Terrorists use drones and robots as weapons
In November 2010, Mansour al-Balkhy, a former al-Qaeda Tajik fighter and one of the terrorist group’s financiers, sent a message to Osama bin Laden, the leader al-Qaeda. The message, which was revealed by the CIA in 2017, included advice from the son of the founder of the Muslim Brotherhood in Iraq, Mahmoud al-Sawaf. The message called for an exchange of military experiences among terrorist organizations in Iraq, Afghanistan and Pakistan.
Al-Balkhy and al-Sawaf urged Bin Laden to send al-Qaeda members to Syria or Iran to meet with other members of terrorist organizations in Iraq. The aim was to learn a number of technical and electronic things related to what they called "jihadi technology".
Al-Balkhy said the terrorist groups in Iraq had developed a number of technologies for drones. He also said that the terrorist groups jammed signals used by the US Air Force. He noted that these efforts were a result of experiences of the Iraqi army under former President Saddam Hussein.

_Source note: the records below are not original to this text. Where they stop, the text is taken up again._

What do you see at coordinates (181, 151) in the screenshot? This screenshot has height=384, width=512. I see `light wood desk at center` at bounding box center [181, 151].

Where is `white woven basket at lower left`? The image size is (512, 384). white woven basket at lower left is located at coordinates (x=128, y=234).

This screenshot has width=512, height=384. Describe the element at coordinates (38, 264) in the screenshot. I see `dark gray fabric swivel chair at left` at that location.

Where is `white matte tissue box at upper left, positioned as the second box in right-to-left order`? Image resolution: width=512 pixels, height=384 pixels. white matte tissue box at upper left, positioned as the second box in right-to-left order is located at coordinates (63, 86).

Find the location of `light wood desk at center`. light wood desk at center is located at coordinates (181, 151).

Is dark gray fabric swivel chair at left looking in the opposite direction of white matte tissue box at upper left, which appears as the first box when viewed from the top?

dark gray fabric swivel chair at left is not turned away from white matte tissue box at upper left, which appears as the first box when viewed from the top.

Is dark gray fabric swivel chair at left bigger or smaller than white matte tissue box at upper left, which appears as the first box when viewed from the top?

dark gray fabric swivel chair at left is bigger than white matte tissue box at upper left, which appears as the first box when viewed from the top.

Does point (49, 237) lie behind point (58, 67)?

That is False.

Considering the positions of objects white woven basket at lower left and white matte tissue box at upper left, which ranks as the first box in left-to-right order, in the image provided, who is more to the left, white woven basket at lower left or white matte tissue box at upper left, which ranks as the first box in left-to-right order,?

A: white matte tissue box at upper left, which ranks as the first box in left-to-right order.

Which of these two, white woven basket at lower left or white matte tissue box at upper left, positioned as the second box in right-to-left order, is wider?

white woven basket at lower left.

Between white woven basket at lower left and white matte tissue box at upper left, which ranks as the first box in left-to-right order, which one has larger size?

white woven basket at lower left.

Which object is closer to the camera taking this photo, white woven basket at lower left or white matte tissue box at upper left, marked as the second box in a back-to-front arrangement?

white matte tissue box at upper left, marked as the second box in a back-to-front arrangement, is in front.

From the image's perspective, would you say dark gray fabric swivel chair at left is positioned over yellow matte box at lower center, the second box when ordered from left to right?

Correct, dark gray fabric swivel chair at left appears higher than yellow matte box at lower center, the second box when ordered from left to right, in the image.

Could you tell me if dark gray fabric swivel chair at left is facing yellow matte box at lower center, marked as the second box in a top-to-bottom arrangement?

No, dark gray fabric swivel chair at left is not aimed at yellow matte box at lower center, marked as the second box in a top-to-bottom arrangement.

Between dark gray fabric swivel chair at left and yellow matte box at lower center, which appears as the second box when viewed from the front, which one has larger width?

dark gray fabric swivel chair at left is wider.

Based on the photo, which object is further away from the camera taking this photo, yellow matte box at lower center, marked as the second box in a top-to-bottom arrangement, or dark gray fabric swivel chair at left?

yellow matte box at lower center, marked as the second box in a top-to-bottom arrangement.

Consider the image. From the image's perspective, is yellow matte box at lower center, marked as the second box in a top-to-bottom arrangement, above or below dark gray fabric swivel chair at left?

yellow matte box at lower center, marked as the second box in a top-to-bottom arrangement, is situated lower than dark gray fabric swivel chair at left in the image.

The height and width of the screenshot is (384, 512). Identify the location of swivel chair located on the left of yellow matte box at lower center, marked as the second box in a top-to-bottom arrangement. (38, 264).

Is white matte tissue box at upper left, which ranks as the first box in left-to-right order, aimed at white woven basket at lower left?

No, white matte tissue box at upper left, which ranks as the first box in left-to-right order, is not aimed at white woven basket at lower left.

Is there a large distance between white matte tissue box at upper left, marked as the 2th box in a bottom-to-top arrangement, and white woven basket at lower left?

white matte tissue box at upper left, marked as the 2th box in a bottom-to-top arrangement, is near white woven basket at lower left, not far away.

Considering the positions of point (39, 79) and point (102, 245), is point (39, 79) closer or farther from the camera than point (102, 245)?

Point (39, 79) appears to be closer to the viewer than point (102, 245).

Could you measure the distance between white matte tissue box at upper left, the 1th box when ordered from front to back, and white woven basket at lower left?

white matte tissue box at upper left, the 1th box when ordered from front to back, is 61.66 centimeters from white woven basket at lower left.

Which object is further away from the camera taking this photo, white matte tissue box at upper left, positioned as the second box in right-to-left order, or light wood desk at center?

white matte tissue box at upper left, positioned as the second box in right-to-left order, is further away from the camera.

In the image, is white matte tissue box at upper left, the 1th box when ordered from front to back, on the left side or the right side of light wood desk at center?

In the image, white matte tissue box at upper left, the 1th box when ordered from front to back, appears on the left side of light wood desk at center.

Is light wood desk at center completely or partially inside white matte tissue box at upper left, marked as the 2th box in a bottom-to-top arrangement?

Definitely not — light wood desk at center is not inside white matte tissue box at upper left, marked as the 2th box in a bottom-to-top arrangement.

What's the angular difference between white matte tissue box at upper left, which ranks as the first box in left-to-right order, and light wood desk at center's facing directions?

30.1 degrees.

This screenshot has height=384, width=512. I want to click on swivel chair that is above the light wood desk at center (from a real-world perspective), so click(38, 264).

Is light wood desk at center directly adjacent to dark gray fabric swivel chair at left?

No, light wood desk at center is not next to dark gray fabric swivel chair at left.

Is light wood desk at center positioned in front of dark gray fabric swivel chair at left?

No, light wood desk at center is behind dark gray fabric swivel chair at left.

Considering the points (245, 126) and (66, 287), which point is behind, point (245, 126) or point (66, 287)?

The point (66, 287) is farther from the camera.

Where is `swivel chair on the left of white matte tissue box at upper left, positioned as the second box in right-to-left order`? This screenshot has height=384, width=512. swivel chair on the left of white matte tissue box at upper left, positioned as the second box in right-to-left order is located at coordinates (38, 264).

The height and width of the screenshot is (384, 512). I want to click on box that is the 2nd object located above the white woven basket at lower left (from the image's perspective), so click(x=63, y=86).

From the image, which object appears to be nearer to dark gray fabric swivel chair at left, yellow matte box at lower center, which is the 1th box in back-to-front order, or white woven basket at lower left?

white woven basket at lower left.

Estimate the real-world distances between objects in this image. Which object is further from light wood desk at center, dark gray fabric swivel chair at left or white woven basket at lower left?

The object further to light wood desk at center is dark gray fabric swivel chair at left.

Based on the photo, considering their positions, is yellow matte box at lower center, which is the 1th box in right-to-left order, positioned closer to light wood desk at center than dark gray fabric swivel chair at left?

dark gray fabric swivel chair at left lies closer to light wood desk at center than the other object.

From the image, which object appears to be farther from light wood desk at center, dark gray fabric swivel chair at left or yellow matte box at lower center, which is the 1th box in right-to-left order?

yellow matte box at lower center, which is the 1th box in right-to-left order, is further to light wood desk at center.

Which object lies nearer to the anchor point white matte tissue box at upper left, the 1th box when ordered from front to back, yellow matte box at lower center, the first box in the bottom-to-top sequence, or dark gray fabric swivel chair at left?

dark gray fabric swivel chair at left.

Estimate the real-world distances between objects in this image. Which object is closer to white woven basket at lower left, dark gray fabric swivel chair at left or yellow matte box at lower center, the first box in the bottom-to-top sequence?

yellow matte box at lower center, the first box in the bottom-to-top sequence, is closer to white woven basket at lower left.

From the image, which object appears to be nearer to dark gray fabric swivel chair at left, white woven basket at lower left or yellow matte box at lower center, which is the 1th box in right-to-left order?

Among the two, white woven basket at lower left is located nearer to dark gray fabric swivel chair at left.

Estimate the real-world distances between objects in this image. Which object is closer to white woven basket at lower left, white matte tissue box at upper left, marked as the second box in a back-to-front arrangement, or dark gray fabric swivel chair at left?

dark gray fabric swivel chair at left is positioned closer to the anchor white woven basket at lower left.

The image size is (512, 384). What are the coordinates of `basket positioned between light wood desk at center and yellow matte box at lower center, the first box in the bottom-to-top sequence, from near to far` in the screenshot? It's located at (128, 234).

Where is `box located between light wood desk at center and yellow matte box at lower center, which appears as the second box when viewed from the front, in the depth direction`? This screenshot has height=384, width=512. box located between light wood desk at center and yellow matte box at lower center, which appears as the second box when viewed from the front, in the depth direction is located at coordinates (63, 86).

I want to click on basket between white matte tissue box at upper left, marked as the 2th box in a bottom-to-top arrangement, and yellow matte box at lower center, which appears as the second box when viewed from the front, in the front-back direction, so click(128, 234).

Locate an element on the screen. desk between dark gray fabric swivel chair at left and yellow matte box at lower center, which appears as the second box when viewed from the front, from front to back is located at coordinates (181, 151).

In 2016, the Islamic State, aka Daesh, carried out its first successful drone attack in combat, killing two Kurdish warriors in northern Iraq.

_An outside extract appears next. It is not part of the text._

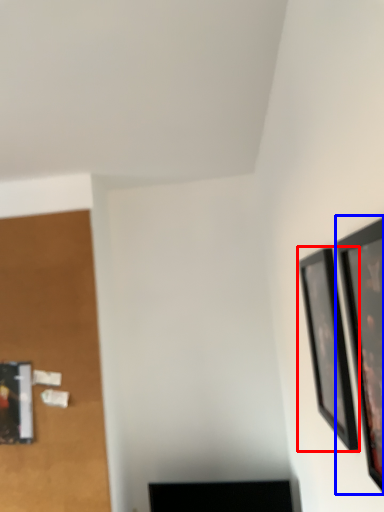
Question: Which point is closer to the camera, picture frame (highlighted by a red box) or picture frame (highlighted by a blue box)?

Choices:
 (A) picture frame
 (B) picture frame

Answer: (B)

Daesh fighters in Mosul are using drones to drop small bombs onto Iraqi security forces and civilians, Brett Sylvia, U.S. Army commander in Iraq, said in 2017.
Daesh formed a division dedicated to the development and use of drones, and a more formal step toward the long-term weaponization of drone technology.
The combination of drone expertise and more sophisticated artificial intelligence could allow terrorist groups to acquire or develop lethal autonomous weapons, or “killer robots,” which would dramatically increase their capacity to create incidents of mass destruction in Western cities.